Robinson Hall, home of the Albion College History DepartmentEach year the Albion College History Department invites a distinguished scholar in U.S. history to share their work with the faculty, students, and community at-large. This endowed lecture series was established to honor the late Professor Coy James, a much-revered member of the History faculty for many years. Some recent speakers have included:

2011-12

Dr. Philip P. Mason, author and Emeritus Distinguished Professor of History at Wayne State University and the former Director of the Archives of Labor & Urban Affairs at the Walter P. Reuther Library, presented the Coy James Memorial History Lecture in November.
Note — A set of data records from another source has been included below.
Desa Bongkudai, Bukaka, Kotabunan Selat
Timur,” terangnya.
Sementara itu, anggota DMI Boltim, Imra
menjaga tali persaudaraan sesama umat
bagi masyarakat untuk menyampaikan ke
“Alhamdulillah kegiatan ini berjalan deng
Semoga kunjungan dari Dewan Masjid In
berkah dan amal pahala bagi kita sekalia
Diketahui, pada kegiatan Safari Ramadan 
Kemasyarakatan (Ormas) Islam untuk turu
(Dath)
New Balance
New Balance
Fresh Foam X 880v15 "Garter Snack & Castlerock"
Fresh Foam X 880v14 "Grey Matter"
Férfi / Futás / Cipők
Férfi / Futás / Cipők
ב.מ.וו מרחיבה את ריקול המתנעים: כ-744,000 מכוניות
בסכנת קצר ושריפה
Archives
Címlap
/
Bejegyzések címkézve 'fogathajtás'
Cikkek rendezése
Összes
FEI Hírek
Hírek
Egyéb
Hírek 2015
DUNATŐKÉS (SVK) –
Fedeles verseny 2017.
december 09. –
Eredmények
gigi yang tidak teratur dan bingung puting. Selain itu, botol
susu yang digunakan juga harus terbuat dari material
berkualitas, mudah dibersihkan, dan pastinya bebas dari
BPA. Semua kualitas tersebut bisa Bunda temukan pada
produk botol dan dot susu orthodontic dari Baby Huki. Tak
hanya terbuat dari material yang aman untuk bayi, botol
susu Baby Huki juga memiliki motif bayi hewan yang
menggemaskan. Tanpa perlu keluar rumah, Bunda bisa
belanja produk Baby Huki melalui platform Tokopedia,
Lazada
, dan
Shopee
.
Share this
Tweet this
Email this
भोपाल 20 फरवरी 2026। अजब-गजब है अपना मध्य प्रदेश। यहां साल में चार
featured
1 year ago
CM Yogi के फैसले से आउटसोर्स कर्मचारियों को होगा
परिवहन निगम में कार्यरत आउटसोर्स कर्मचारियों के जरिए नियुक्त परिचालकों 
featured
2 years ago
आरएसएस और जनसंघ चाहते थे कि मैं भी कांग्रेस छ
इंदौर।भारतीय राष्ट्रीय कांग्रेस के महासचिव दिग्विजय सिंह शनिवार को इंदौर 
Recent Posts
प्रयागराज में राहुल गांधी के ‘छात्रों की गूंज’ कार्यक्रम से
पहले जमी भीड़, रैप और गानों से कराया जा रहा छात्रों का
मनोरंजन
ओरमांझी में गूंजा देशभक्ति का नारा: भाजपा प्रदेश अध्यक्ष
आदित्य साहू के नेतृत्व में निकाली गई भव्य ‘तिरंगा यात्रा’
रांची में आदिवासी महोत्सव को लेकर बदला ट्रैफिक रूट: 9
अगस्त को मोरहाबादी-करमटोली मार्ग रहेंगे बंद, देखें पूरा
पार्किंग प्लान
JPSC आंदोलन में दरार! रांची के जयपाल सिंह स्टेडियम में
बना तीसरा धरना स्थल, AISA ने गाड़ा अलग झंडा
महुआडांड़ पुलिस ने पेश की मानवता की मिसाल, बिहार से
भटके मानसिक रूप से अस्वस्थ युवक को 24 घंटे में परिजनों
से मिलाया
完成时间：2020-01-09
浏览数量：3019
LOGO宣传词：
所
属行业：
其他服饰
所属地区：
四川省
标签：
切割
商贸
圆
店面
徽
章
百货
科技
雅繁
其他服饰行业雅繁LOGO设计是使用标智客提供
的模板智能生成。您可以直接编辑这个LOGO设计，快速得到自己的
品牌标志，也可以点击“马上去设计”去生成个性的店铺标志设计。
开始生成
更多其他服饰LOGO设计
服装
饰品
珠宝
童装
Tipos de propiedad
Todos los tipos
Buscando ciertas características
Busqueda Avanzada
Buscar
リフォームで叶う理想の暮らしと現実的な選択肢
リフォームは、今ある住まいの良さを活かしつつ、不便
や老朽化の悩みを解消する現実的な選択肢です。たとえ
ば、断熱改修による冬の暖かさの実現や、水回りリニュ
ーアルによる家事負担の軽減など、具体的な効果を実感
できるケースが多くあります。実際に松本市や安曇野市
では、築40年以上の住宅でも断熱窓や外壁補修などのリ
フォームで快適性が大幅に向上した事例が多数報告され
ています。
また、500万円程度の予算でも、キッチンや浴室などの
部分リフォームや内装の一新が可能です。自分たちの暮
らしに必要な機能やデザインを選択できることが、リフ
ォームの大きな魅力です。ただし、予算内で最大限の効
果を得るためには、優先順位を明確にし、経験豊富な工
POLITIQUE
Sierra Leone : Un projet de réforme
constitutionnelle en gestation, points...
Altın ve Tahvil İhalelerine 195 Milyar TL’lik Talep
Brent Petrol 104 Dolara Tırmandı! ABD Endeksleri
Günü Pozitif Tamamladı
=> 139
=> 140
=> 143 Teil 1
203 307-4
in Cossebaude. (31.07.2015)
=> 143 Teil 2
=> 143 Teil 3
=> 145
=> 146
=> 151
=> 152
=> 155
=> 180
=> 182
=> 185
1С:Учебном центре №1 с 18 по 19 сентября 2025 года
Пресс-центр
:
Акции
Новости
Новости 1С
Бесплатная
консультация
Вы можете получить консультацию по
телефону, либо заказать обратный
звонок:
Dr. Mason spoke on “Rum Running and the Roaring Twenties, Prohibition on the Michigan-Ontario Waterway.” The theme was selected as a Michigan complement to Ken Burns’ October series on prohibition.

2010-11

In February for Black History Month, the Coy James Memorial Lecture, entitled “Albion and the American Dream,” was presented by Professor Wesley Dick. Professor Dick discussed perspectives on the history of the Albion community, including the role of “the Albion Malleable Iron Company” in creating Albion’s multi-ethnic and inter-racial population, during World War II, desegregation of the West Ward School, the presidential campaign vist of John F. Kennedy, Dr. Martin Luther King., Jr.’s Albion speech, and Albion during the first Earth Day of 1970 when CBS news put Albion on its national network special.

2008-09

Dr. Kristin Hoganson (University of Illinois) presented her study on "Buying Into Empire: Exploring Material and Food Consumption,1865-1920, and the Historical Context of Globalization." Dr. Hoganson specializes in the history of the United States in global context and the cultures of U.S. imperialism.

2007-08

Kevin K. Gaines (University of Michigan) spoke on American Africans in Ghana: Black Expatriates in the Civil Rights Era. Gaines is director of the Center for Afroamerican and African Studies and professor of history at the University of Michigan. He is author of the award-winning Uplifting the Race: Black Leadership, Politics, and Culture during the Twentieth Century.

2006-07

Thomas J. Sugrue (University of Pennsylvania) presented his research on "Jim Crow's Last Stand: Detroit and America's Unfinished Struggle for Racial Equality." Prof. Sugrue is the author of prize-winning The Origins of the Urban Crisis: Race and Inequality in Postwar Detroit (Princeton University Press).

2005-06

Mae Ngai (University of Chicago) shared her work on "'An Ironic Testimony to the Value of American Democracy': Assimilationism and the World War II Internment of Japanese Americans." Prof. Ngai is the author of Impossible Subjects: Illegal Aliens and the Making of Modern America, 1924-1965 (Princeton University Press). Impossible Subjects has received multiple honors including the Frederick Jackson Turner Prize from Organization of American Historians and the Littleton Griswold Prize from American Historical Association.

2004-05

Nick Savatore (Cornell University) presented "Singing in a Strange Land: C.L. Franklin's Ministry from Mississippi to Detroit, 1915-1984, the focus of his most recent book.